Re: [PATCH][GIT PULL][v3.3] tracing: Add header wrappersevent_headers_start.h and event_headers_end.h
From: Ingo Molnar
Date: Tue Jan 17 2012 - 04:54:27 EST
* Steven Rostedt <rostedt@xxxxxxxxxxx> wrote:
>
> Ingo,
>
> This is actually a special pull request. This patch adds two new files
> that are not used by anyone. The rational for this is, they will be
> required for v3.4 and I want to make the transition in linux-next as
> smooth as possible. Let me explain the situation.
>
> There has been more and more cases where trace/events/*.h headers have
> been showing up in normal header files. This is fine unless one of these
> normal header files ends up included in another trace/events/*.h file.

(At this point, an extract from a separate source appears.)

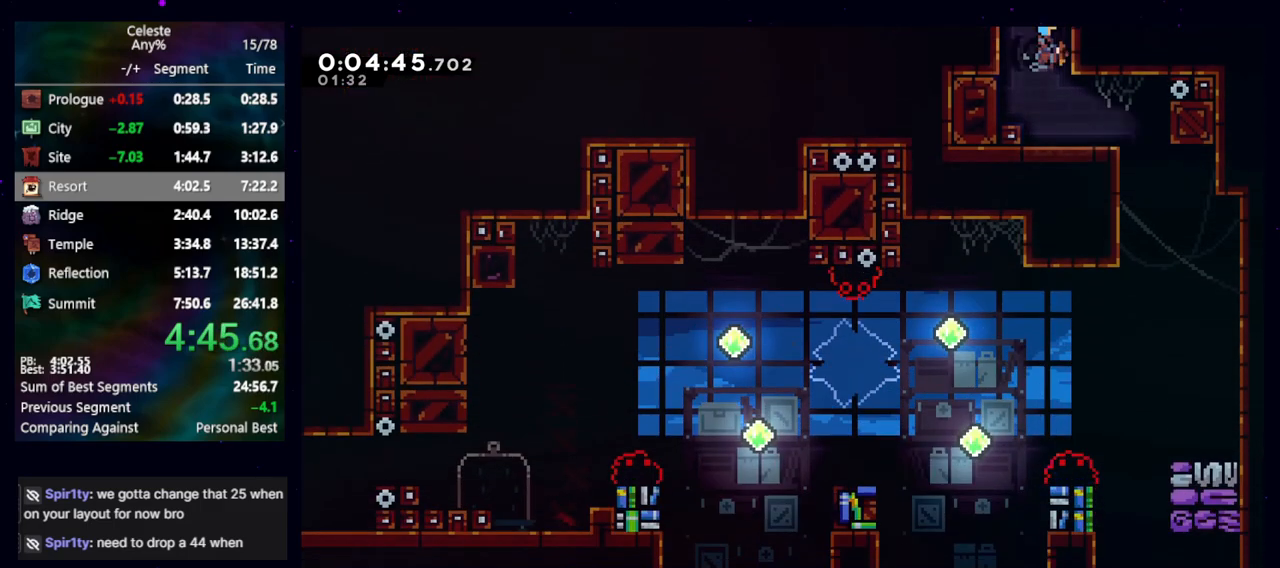
{"keys": ["down"], "events": [[100, "dash2", "up"], [250, "dash2", "down"], [250, "right", "up"], [400, "dash2", "up"]]}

> What happens then, is when the CREATE_TRACE_POINTS is defined both
> headers get evaluated. This means the C functions to create the
> tracepoints are created for both the initial trace/events/*.h header, as
> well as the one that got included by the normal header file. This makes
> the build fail. We've already had to fix this up a few times to handle
> these cases.
>
> I added two header files:
>
> include/trace/event_headers_start.h
> include/trace/event_headers_end.h
>
> These headers add some macro magic to handle the nested tracepoint event
> headers that was described above.
>
> The way this works is that all tracepoint event headers must include
> these two headers around their other includes. For example trace/sched.h
> will now have:
>
> #include <trace/event_headers_start.h>
> #include <linux/sched.h>
> #include <linux/tracepoint.h>
> #include <trace/event_headers_end.h>
>
> I've already updated all the tracepoint headers inside the latest
> kernel. I searched all headers with "TRACE_EVENT" in them to catch
> headers outside of trace/events/ that define trace event headers.
>
> The issue I see, and why I want this patch into 3.3 is that I have a
> warning that will print if someone adds a new tracepoint event header
> and doesn't add these files. If this warning goes into linux-next, and
> someone adds a new tracepoint event header, they will start getting this
> warning. The only way for them to stop it, is to include the above
> wrappers. The problem is, the wrappers will not exist in the kernel that
> gets pulled into linux-next, unless we push them now into 3.3.
>
> Now if you feel this is too much and do not want to include files into
> 3.3 that are not being used, I can hold off the warning patch until 3.5,
> and then we may have a mixture of files with and without these header
> wrappers in 3.4.
>
> What's your thoughts on this?
Hm, i don't really like the extra complexity - this code
*really* does not need any more complexity ...
How about the low-tech solution of adding some text between
'/* */' markers to warns that these headers should not be
included in ordinary headers?
The build error will pinpoint the bug anyway, it's not like the
kernel can be broken in any dangerous way.